7. Each week, review your progress. Chart the progress on your wall chart. If you accomplished the goal for the week, give yourself a star and stick it on the chart. Make this as fun as you can. Emotionally celebrate your successes. If you backslide, redouble your resolve but do not beat yourself up. You are trying to do something big that most people probably fail at. Just trying and sticking to something is noteworthy. Don’t make things harder by beating yourself up. Develop a healthy mental dialogue.

If your best friend called and said “I tried, but I didn’t lose any weight this week”, you wouldn’t say “wow, you cow, give up and hit the donuts”. You would try to be encouraging. Do yourself a favor. Align your mental dialogue so that it doesn’t sabotage you.

8. Study your goal as you go. Learn as much about it as you can, but don’t fall into the ‘read up, procrastinate, start goal later’ failure loop. If you aim to become an expert before you actually get anything done, you are just procrastinating and spinning your wheels. Throw yourself in and learn as you go. You’ll benefit more from the real life application than if you got a PhD in nutrition before throwing out the donuts. Smartgoal setting requires real life application AND learning new techniques.

9. Make small design changes in your life that allow you to accomplish the goal. If you are trying to eat better, aim for today and the week will take care of itself. If you are trying to save money, change your daily life so that you don’t browse through stores on your way home from work. Evaluate your daily Starbucks habit. Make yourself as knowledgeable as you can. Throw yourself in and then chart your progress. If something you try doesn’t work particularly well one week, try something else, while keeping the structure of evaluating your progress in place.

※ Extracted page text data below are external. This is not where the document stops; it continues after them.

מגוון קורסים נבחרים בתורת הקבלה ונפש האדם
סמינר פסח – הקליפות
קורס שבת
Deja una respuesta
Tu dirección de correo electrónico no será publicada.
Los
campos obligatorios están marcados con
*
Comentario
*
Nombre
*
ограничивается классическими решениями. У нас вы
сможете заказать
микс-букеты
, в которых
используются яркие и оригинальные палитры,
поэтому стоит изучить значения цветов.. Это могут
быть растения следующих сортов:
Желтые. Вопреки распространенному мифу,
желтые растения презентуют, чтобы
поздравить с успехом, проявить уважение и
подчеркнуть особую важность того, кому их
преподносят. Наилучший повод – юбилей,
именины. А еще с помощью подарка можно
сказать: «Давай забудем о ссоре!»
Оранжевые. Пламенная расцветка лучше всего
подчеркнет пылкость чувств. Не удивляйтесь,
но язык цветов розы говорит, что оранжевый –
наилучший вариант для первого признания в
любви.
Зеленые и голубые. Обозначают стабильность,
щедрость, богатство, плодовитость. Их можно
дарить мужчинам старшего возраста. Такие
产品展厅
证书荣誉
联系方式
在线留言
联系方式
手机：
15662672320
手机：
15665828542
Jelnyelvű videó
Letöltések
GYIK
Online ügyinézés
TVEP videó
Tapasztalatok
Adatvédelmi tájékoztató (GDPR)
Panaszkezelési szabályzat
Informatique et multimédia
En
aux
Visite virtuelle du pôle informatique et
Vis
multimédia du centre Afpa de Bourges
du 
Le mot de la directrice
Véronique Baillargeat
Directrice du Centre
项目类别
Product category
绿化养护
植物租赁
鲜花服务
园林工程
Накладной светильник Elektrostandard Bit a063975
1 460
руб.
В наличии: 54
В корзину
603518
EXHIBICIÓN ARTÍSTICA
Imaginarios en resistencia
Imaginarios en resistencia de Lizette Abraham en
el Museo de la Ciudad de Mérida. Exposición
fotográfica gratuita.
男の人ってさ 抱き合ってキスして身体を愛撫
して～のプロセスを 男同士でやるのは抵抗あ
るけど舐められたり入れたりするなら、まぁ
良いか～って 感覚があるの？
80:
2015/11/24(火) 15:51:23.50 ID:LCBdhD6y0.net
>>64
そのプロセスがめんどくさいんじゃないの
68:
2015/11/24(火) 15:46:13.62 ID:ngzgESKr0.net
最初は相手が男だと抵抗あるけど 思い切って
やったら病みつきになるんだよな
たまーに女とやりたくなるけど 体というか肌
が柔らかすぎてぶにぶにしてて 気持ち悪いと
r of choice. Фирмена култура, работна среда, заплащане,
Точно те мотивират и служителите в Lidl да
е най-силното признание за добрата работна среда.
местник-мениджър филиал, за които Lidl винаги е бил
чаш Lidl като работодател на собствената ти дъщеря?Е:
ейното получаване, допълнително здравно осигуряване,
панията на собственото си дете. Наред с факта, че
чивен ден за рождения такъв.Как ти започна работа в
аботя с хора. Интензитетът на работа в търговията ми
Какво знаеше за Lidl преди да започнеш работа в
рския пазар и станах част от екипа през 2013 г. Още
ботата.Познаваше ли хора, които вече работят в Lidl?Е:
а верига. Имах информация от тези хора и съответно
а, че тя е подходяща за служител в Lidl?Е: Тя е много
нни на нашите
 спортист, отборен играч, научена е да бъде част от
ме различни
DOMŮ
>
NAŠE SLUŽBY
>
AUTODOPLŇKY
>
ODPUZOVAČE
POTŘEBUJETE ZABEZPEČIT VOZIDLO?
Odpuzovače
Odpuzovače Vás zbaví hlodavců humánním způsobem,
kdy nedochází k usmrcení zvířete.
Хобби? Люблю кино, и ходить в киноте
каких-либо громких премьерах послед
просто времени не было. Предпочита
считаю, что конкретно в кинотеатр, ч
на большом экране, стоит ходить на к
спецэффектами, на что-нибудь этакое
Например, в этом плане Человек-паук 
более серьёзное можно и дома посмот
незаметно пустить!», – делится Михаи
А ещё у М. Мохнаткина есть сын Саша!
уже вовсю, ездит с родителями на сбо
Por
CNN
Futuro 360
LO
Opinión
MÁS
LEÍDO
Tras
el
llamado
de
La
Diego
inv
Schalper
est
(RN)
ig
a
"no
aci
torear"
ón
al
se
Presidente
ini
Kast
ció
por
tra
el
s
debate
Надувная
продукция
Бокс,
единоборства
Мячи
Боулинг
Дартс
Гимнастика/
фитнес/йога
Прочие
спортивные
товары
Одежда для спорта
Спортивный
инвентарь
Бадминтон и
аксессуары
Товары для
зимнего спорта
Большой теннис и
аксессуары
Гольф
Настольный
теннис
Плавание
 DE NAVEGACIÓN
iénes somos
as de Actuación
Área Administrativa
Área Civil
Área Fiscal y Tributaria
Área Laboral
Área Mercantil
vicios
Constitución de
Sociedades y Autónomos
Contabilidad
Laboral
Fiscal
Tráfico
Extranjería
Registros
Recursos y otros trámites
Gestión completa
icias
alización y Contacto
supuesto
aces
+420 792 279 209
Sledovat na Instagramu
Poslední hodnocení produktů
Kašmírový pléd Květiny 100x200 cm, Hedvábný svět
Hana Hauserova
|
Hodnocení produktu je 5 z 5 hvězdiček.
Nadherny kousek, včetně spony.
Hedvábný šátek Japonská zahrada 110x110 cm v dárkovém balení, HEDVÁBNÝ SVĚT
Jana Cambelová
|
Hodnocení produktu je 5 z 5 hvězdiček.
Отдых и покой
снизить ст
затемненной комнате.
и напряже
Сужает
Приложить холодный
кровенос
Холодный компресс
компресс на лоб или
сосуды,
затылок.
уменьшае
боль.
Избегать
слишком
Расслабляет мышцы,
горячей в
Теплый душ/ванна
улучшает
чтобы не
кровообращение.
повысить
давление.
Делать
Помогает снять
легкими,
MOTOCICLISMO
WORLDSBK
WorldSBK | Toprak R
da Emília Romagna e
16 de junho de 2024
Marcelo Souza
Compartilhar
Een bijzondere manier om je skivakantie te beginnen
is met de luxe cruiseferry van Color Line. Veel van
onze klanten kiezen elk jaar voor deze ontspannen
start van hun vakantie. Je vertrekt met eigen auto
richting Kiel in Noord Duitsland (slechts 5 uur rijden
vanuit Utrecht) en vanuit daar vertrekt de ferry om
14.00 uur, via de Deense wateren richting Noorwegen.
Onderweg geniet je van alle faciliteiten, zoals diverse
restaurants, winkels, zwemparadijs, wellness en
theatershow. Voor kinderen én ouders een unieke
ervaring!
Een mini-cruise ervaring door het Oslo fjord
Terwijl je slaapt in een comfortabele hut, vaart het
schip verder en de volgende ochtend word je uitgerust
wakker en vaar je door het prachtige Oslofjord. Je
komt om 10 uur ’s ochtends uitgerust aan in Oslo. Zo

10. Keep going until you reach where you wanted to go. Getting a big goal accomplished makes you 100 times more confident about the next time. Self discipline is like a muscle. The more you work it, the easier it gets to bring bigger and better things into your life.

11. Review what worked and try to replicate your success formula for your next goal. No need to reinvent the wheel each time you want to accomplish something. Use the same mental encouragement you used to save $10,000 as you did to drop 30 pounds. No reason to reinvent the wheel with your personal mental dialogue. “Do it now” works for food and money and most everything else you could aim for.

About Failure

Think of it this way. No matter what you do, the time is going to pass anyway. You can start now, or not, but the time will pass regardless. You can get something done, even if it is half of what you originally intended, or you can still be at Step 1, trying to define your goal. Why not give it a try? Even if you fail miserably, you’ll have the self knowledge that you gained from the attempt.

Which is more of a failure, never trying or pushing as hard as you can and not quite getting there but knowing yourself much better?

I’d rather try and get my ass kicked than just stand there on the sidelines reviewing my options. Monday is an illusion that you can’t afford.

If you do get your ass kicked, then you are ready to try again, smarter and more aware. Smart goal setting requires enthusiasm and simplicity. Don’t over complicate and over analyze things before you start. Just do SOMETHING, ANYTHING, to get there. If one thing doesn’t work, tweak and keep trying.

Do the best you can, every day, and view it as lifestyle engineering. Applaud your own successes, and surround yourself with encouraging people.